Être jeune et s’engager en politique, Jessica Lafleur en a aussi fait le pari et c’est dans le Reform Party que la jeune femme a choisi de croire. S’il est important de reconnaître le travail et la contribution des anciens dans le développement du pays, la jeunesse d’aujourd’hui, dit-elle, rêve d’autre chose. «Le pays s’essouffle et moi en tant que jeune, je me suis engagée parce que je veux apporter ma contribution afin de façonner ‘’enn nouvo l’île Maurice’’. On pense à tort que les partis extra-parlementaires n’ont pas l’étoffe alors que ce sont des professionnels en droit, en médecine, en finance, en agriculture, des travailleurs sociaux qui se battent quotidiennement pour le pays.

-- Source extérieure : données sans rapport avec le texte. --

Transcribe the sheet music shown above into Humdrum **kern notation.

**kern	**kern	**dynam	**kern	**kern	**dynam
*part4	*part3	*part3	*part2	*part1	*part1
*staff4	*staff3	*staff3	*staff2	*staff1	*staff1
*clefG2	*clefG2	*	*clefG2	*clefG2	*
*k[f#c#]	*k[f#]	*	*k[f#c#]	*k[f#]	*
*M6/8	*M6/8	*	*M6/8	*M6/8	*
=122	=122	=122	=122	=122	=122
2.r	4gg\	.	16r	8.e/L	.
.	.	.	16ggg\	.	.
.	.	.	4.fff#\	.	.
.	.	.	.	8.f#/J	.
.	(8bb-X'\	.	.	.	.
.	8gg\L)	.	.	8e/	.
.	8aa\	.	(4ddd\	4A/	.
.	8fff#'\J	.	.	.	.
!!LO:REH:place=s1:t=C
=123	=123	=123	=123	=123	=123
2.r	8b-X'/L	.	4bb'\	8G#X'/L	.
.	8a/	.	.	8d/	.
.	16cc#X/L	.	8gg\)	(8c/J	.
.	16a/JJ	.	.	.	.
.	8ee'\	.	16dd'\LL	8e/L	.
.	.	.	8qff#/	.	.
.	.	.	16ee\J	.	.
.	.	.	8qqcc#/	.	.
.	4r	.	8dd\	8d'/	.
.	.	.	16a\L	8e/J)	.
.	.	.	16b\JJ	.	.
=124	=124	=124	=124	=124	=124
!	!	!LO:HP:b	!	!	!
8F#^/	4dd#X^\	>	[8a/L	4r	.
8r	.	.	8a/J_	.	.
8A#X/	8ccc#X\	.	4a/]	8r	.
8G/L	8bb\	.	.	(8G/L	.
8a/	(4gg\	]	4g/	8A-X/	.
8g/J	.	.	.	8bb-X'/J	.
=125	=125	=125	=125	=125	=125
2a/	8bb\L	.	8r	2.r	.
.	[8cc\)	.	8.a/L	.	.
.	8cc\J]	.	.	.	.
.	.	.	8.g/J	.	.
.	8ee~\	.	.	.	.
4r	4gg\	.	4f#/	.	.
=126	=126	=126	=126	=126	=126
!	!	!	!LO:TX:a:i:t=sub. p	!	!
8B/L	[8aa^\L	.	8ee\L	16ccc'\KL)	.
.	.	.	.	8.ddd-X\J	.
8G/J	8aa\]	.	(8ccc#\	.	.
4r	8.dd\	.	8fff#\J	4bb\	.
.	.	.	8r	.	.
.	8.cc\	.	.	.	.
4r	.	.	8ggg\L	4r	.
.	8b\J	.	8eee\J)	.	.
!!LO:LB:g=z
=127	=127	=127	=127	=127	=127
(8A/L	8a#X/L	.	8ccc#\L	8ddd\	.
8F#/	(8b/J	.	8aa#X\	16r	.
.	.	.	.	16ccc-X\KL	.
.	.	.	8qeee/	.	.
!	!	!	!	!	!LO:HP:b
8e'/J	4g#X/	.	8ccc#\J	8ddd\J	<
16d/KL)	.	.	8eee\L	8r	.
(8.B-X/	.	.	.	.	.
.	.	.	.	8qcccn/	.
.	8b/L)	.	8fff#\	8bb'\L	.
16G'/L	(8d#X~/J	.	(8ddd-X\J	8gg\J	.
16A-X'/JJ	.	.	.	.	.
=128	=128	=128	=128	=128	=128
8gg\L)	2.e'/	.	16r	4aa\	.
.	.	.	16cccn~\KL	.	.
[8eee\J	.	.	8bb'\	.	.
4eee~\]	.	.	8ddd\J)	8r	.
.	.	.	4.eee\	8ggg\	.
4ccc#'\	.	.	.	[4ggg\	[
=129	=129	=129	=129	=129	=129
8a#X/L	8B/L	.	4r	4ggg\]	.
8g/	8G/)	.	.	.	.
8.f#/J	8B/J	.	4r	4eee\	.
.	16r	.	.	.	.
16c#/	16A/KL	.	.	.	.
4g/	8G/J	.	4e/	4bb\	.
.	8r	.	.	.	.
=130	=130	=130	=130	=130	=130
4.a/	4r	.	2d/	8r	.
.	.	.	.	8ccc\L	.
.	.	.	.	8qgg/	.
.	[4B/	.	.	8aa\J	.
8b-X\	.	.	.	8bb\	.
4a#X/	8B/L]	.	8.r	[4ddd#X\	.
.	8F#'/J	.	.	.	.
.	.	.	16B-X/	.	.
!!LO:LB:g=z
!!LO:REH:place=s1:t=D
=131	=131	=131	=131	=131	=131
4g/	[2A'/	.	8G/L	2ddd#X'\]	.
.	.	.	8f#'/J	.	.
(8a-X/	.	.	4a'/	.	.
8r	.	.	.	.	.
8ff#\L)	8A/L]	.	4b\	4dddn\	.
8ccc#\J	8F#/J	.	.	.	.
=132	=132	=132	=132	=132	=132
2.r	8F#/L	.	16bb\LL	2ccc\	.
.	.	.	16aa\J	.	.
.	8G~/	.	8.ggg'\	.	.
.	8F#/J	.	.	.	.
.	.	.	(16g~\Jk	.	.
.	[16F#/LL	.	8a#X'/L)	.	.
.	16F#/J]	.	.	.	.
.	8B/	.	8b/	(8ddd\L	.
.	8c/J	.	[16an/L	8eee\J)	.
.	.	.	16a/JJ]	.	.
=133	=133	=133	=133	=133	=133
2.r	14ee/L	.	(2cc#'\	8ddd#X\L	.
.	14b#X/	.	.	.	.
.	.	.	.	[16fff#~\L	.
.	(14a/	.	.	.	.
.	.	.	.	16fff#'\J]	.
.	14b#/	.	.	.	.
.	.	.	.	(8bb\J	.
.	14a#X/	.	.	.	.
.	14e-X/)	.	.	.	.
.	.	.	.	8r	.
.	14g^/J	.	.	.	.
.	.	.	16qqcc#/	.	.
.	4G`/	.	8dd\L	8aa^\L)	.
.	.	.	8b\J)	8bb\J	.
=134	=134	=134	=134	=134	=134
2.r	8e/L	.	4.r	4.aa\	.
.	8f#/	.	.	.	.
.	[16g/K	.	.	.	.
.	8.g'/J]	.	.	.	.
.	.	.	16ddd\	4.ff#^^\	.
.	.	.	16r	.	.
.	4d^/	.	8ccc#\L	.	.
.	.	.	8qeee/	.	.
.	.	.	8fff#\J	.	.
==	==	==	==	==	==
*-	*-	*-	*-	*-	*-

Je crois en eux, en leurs compétences et en leur détermination à combattre un système qui ne fonctionne plus et qui ne répond plus aux aspirations de l’île Maurice de 2023. Un système dans lequel les jeunes ne se retrouvent plus, où les parents n’ont plus d’espoir pour l’avenir de leurs enfants, et les aînés s’inquiètent de plus en plus de ce qu’ils laisseront comme héritage à leurs générations futures.»

 

Aujourd’hui, poursuit-elle, les Mauriciens sont à un carrefour. «Ils sauront discerner entre des propositions concrètes et réalisables, comme les 80 réformes pour une meilleure île Maurice que propose l’alliance Reform Party –En Avant Moris, et les habituelles promesses électorales qui souvent ne sont pas honorées. Personnellement, j’ai vu en mon leader, Roshi Bhadain, quelqu’un de vrai, un patriote, déterminé à œuvrer pour le bien-être de son pays à travers les 80 réformes. Je partage sa vision pour redonner vie à mon pays, tant sur le plan politique, économique que social.» Convaincue de représenter cette alternative et ce souffle nouveau, Jessica Lafleur est sûre que les Mauriciens sauront prendre la bonne décision lors des prochaines législatives pour le bien du pays et de la population.